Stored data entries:
* Begin *

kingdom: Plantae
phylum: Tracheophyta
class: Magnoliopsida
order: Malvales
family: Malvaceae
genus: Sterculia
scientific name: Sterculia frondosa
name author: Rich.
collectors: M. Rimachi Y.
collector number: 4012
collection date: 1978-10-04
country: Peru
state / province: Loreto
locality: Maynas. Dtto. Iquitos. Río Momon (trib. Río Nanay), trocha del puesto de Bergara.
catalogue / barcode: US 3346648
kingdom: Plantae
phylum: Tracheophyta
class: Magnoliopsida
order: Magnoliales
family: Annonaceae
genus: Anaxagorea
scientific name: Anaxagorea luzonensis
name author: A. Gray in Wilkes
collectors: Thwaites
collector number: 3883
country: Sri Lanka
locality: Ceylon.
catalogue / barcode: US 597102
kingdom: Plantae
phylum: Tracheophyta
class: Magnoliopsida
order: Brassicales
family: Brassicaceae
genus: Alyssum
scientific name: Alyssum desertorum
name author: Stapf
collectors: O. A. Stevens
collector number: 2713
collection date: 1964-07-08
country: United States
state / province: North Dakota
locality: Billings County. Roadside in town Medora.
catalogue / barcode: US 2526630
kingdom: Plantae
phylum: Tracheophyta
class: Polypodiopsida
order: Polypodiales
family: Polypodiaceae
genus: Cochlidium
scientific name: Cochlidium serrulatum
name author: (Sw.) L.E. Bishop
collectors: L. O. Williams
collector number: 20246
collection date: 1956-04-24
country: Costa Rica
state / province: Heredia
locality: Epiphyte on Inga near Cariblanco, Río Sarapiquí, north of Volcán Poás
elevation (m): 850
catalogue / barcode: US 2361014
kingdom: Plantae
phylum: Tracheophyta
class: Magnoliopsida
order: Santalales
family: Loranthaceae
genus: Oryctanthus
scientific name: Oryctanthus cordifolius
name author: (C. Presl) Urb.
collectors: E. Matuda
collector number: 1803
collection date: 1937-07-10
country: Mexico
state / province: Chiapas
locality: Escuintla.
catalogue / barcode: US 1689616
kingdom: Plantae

* End *

▶ _Instruction_
Rewrite all the records above with every "locality" relabeled as "site", keeping everything else the same.

▶ _Response below_
kingdom: Plantae
phylum: Tracheophyta
class: Magnoliopsida
order: Malvales
family: Malvaceae
genus: Sterculia
scientific name: Sterculia frondosa
name author: Rich.
collectors: M. Rimachi Y.
collector number: 4012
collection date: 1978-10-04
country: Peru
state / province: Loreto
site: Maynas. Dtto. Iquitos. Río Momon (trib. Río Nanay), trocha del puesto de Bergara.
catalogue / barcode: US 3346648
kingdom: Plantae
phylum: Tracheophyta
class: Magnoliopsida
order: Magnoliales
family: Annonaceae
genus: Anaxagorea
scientific name: Anaxagorea luzonensis
name author: A. Gray in Wilkes
collectors: Thwaites
collector number: 3883
country: Sri Lanka
site: Ceylon.
catalogue / barcode: US 597102
kingdom: Plantae
phylum: Tracheophyta
class: Magnoliopsida
order: Brassicales
family: Brassicaceae
genus: Alyssum
scientific name: Alyssum desertorum
name author: Stapf
collectors: O. A. Stevens
collector number: 2713
collection date: 1964-07-08
country: United States
state / province: North Dakota
site: Billings County. Roadside in town Medora.
catalogue / barcode: US 2526630
kingdom: Plantae
phylum: Tracheophyta
class: Polypodiopsida
order: Polypodiales
family: Polypodiaceae
genus: Cochlidium
scientific name: Cochlidium serrulatum
name author: (Sw.) L.E. Bishop
collectors: L. O. Williams
collector number: 20246
collection date: 1956-04-24
country: Costa Rica
state / province: Heredia
site: Epiphyte on Inga near Cariblanco, Río Sarapiquí, north of Volcán Poás
elevation (m): 850
catalogue / barcode: US 2361014
kingdom: Plantae
phylum: Tracheophyta
class: Magnoliopsida
order: Santalales
family: Loranthaceae
genus: Oryctanthus
scientific name: Oryctanthus cordifolius
name author: (C. Presl) Urb.
collectors: E. Matuda
collector number: 1803
collection date: 1937-07-10
country: Mexico
state / province: Chiapas
site: Escuintla.
catalogue / barcode: US 1689616
kingdom: Plantae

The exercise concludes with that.